No Acre, Rio Branco, Cruzeiro do Sul, Sena Madureira e Tarauacá estão entre os municípios priorizados. O critério de escolha considera o número absoluto de famílias em risco de insegurança alimentar grave, com base em dados do CadInsan. Ao todo, os 500 municípios mais vulneráveis do Brasil poderão receber apoio federal, desde que estados e prefeituras formalizem a adesão dentro dos prazos estabelecidos pelo Ministério do Desenvolvimento e Assistência Social.
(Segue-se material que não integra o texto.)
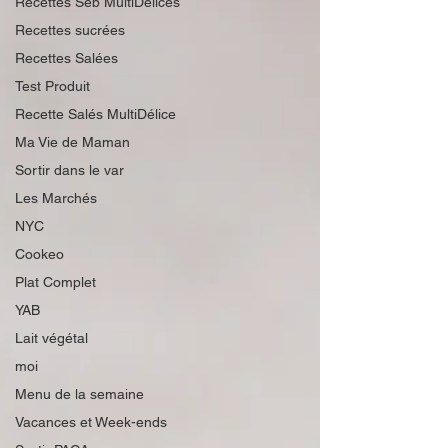
Recettes Seb MultiDélices
Recettes sucrées
Recettes Salées
Test Produit
Recette Salés MultiDélice
Ma Vie de Maman
Sortir dans le var
Les Marchés
NYC
Cookeo
Plat Complet
YAB
Lait végétal
moi
Menu de la semaine
Vacances et Week-ends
Para o produtor rural, a medida sinaliza mais articulação entre políticas sociais e a produção de alimentos, especialmente da agricultura familiar, que tem papel central no abastecimento local. O protocolo prevê capacitação técnica, mapeamento de serviços, integração entre secretarias e criação de fluxos de atendimento para identificar e apoiar famílias em situação de fome, fortalecendo mercados locais e cadeias curtas de comercialização.
O apoio federal terá duração inicial de 12 meses e será coordenado pela Câmara Interministerial de Segurança Alimentar e Nutricional (Caisan). A expectativa é fortalecer a governança local e ampliar o acesso da população a alimentos.